Paula sonrió. Pedro era mucho más que un hombre de negocios que se había hecho millonario por una idea que había patentado.
–¿Qué me cuentas de ti? ¿Qué querías ser de mayor?
Ella se encogió de hombros y respondió de un modo evasivo:
–Estudié lo que siempre quise estudiar: Historia del Arte
–¿Pero por qué Historia del Arte precisamente?
–Por mi obsesión con buscar la belleza.
Estaban acercándose peligrosamente a aquella parte de su pasado que la incomodaba. Paula señaló un barco con aspecto antiguo, con sus velas y todo, amarrado al muelle, donde se oían música y risas.
–¿Qué será eso?
Pedro vaciló un instante antes de contestar, como si se hubiera dado cuenta de que estaba intentando desviar la conversación.

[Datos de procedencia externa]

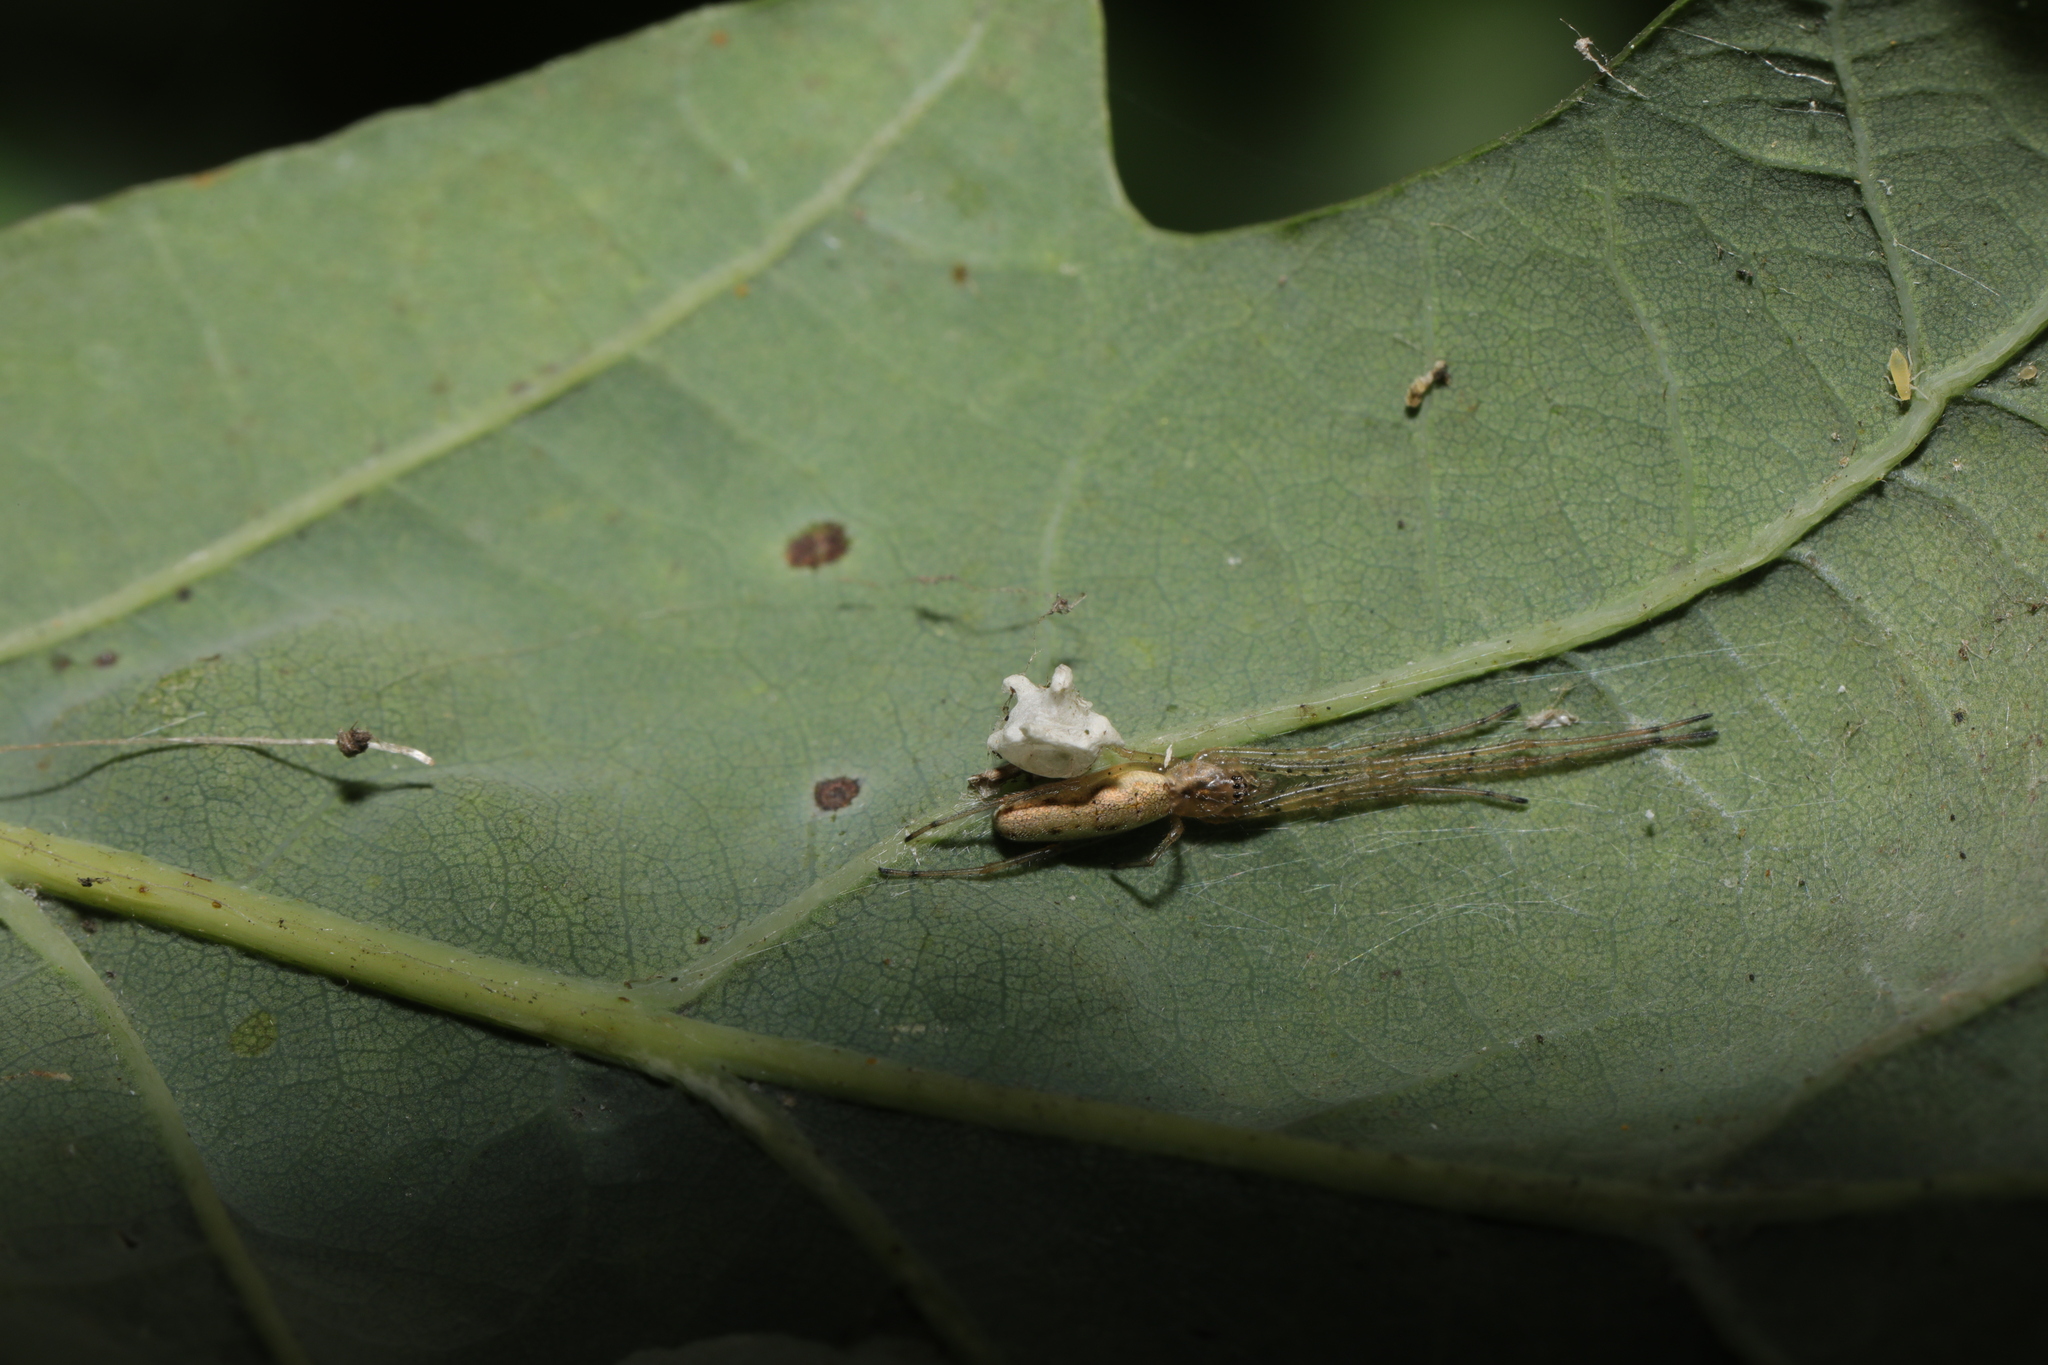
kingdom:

–Es una réplica de un barco pirata, el Black Raven. Organizan fiestas para niños y adultos –explicó señalando a una pareja vestida con trajes de época que se dirigía allí–. He pensado que algún día podría alquilarlo para organizar la fiesta de cumpleaños de los niños.
Paula se rió.
–Ya te imagino con una camisa pirata, a lo Jack Sparrow. Seguro que estarías más cómodo, sin tener que estar tirándote de la corbata todo el tiempo.

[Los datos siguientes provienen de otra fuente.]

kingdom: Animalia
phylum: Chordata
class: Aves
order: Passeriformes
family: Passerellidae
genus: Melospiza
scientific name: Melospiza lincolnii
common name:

–Vaya, no sabía que se me notara tanto.
Ella se encogió de hombros y se quedó callada.
–Hay un montón de cosas que espero poder enseñarle mis hijos algún día –dijo Pedro. Señaló el cielo–. Enseñarles a distinguir la Osa Mayor. O mi constelación favorita, el cinturón de Orión. ¿Ves esa estrella anaranjada? Es Betelgeuse, una supernova roja.
–Si hubieras nacido antes de que se inventaran los aviones seguro que habrías sido pirata, y habrías surcado los mares guiándote por las estrellas.
–Para volar también es útil conocerlas –le dijo él–. Cuando iba buscando montañistas perdidos y los instrumentos de navegación del avión se estropeaban, Betelgeuse me salvó en más de una ocasión, evitando que me perdiera.
Paula recordó haber leído algo de eso cuando había buscado información sobre él antes de mandarle su propuesta.
–Ah, sí, al principio tu compañía se dedicaba a hacer búsquedas y rescates en la montaña, ¿no?
–Así es. Es lo que más me gustaba. Bueno, y lo sigue siendo –dijo él con pasión.
–¿Y entonces por qué lo has cambiado por el alquiler de aviones privados?
–Por desgracia buscar y rescatar a gente no da mucho dinero; pero ahora que el negocio está yendo bien espero poder crear una fundación en la que me volcaría más, y dejaría el negocio en manos de otra persona
De pronto las piezas del complejo puzzle que era Pedro empezaban a encajar: el millonario, el padre, el filántropo… Y encima era guapo, pensó Paula. Era un auténtico peligro.